[Dataset rows]
-----

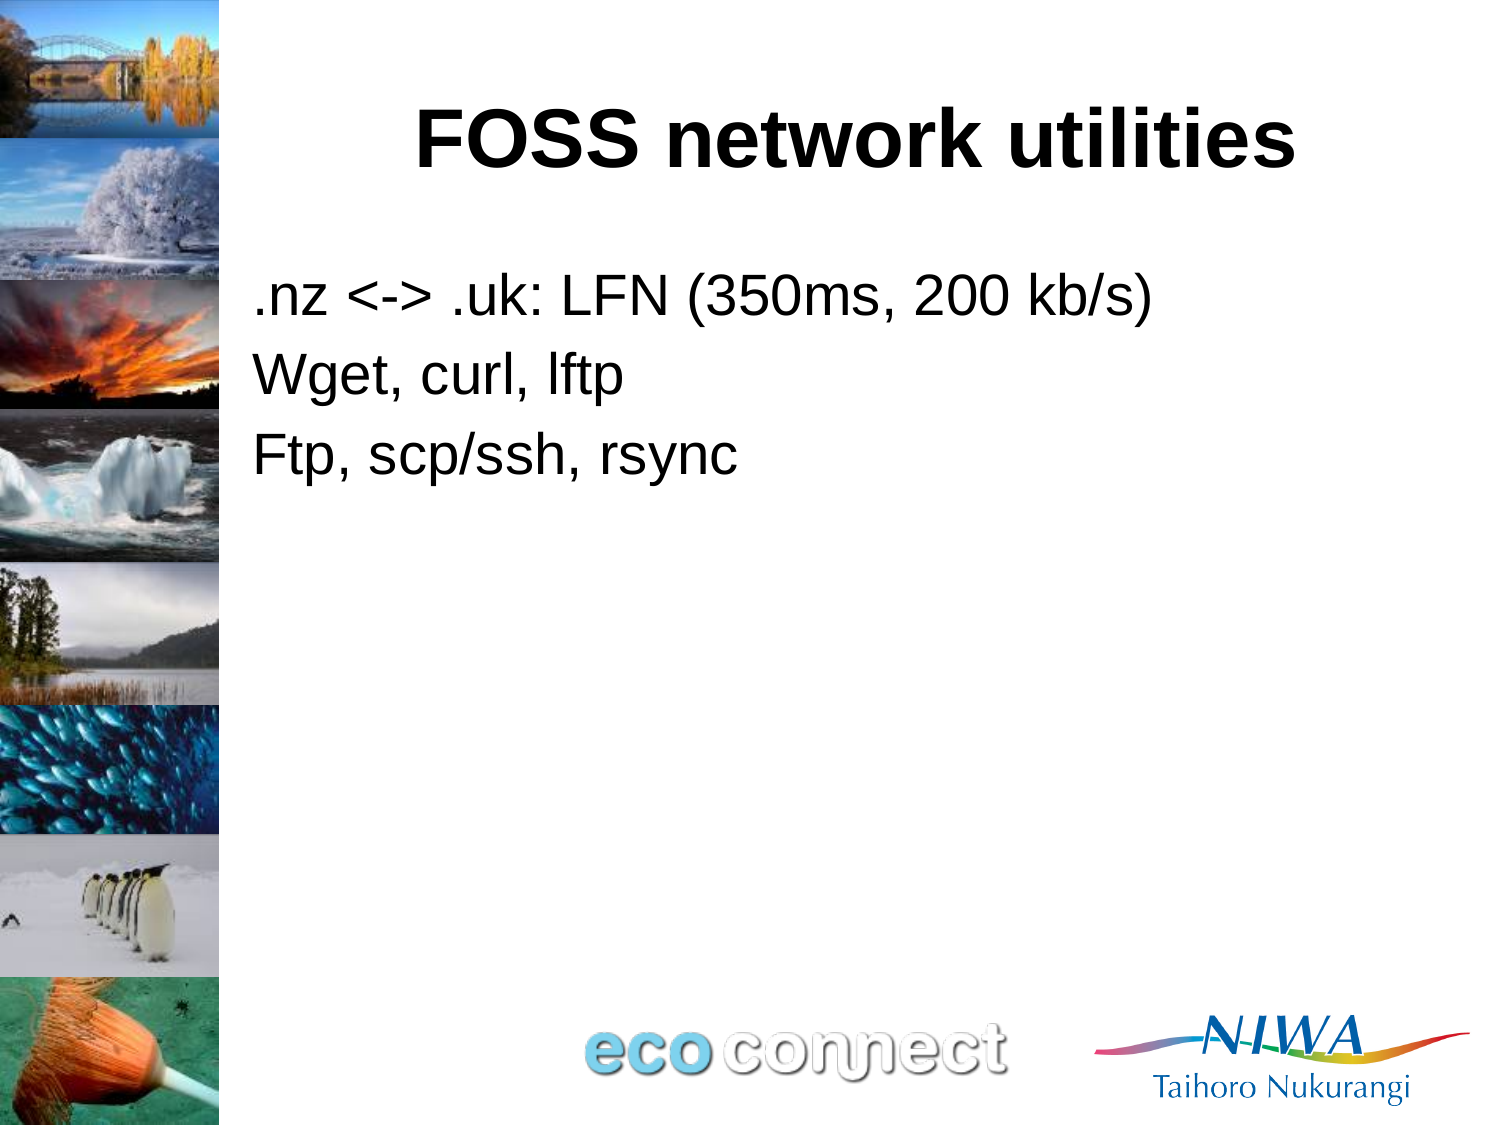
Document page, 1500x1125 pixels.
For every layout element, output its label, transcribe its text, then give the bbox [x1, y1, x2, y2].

list .nz <-> .uk: LFN (350ms, 200 kb/s) Wget, curl, lftp Ftp, scp/ssh, rsync [252, 262, 1459, 962]
picture [0, 0, 219, 1125]
title FOSS network utilities [253, 38, 1459, 240]
picture [561, 1003, 1030, 1098]
picture [1092, 1013, 1472, 1106]
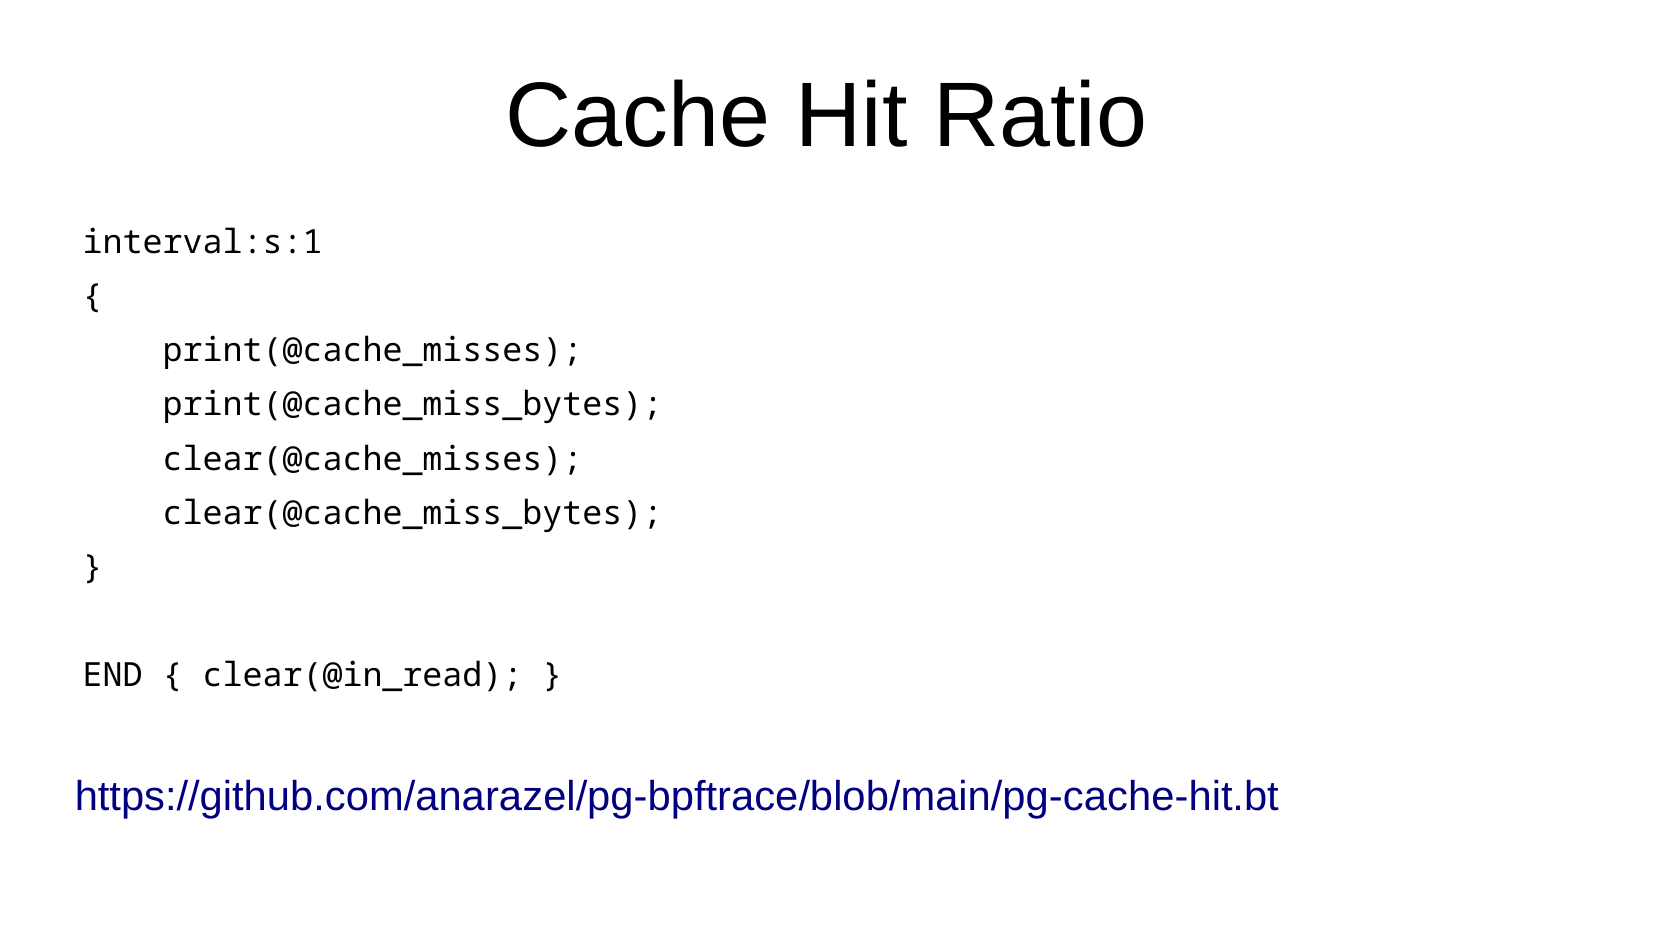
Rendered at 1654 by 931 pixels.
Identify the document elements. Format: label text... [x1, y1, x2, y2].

text_box https://github.com/anarazel/pg-bpftrace/blob/main/pg-cache-hit.bt [60, 765, 1321, 827]
list interval:s:1 { print(@cache_misses); print(@cache_miss_bytes); clear(@cache_misses); clear(@cache_miss_bytes); } END { clear(@in_read); } [82, 217, 1571, 758]
title Cache Hit Ratio [82, 37, 1571, 193]
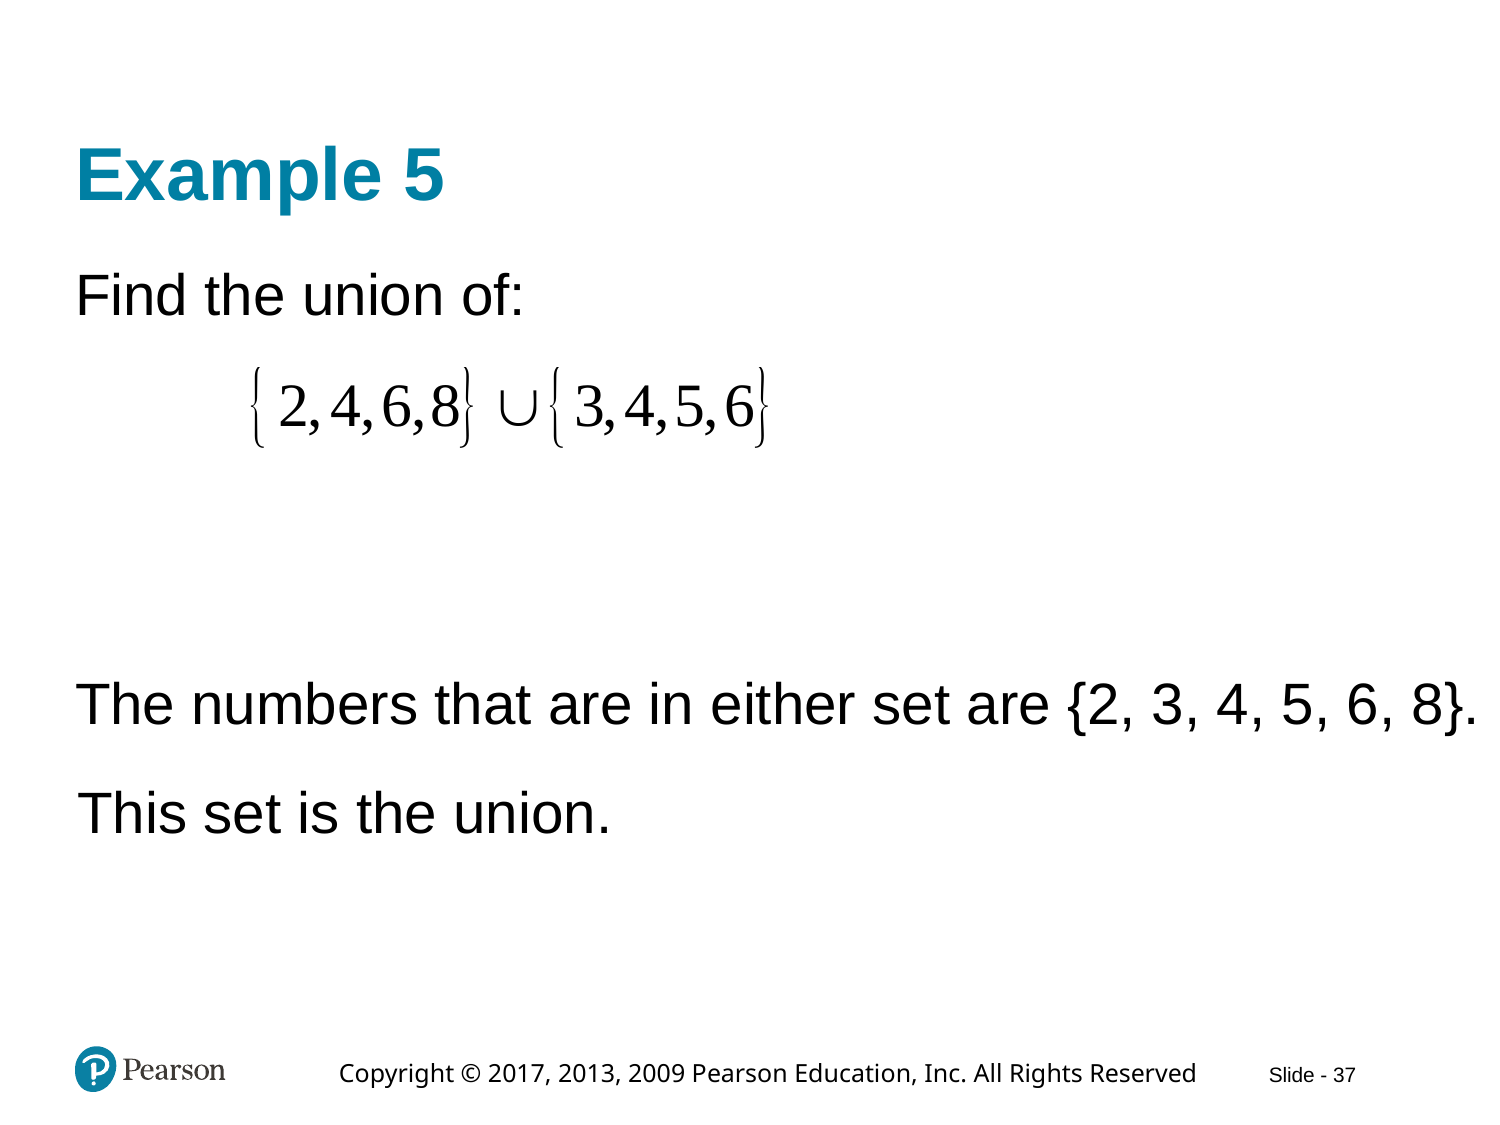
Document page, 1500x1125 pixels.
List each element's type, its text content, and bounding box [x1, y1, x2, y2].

-----

Edit the dataset rows above by changing "pixels" to "px" everywhere and keeping all other text the same. Leave the pictures out of your answer.

Document page, 1500x1125 px.
For every layout element, output its label, transcribe its text, then give the bbox [x1, y1, x2, y2].

list .nz <-> .uk: LFN (350ms, 200 kb/s) Wget, curl, lftp Ftp, scp/ssh, rsync [252, 262, 1459, 962]
picture [0, 0, 219, 1125]
title FOSS network utilities [253, 38, 1459, 240]
picture [561, 1003, 1030, 1098]
picture [1092, 1013, 1472, 1106]
Rendered at 1654 by 931 px.
Identify the document elements. Format: label text... [x1, y1, x2, y2].

text_box https://github.com/anarazel/pg-bpftrace/blob/main/pg-cache-hit.bt [60, 765, 1321, 827]
list interval:s:1 { print(@cache_misses); print(@cache_miss_bytes); clear(@cache_misses); clear(@cache_miss_bytes); } END { clear(@in_read); } [82, 217, 1571, 758]
title Cache Hit Ratio [82, 37, 1571, 193]
Document page, 1500x1125 px.
List each element's type, its text content, and bounding box [x1, y1, x2, y2].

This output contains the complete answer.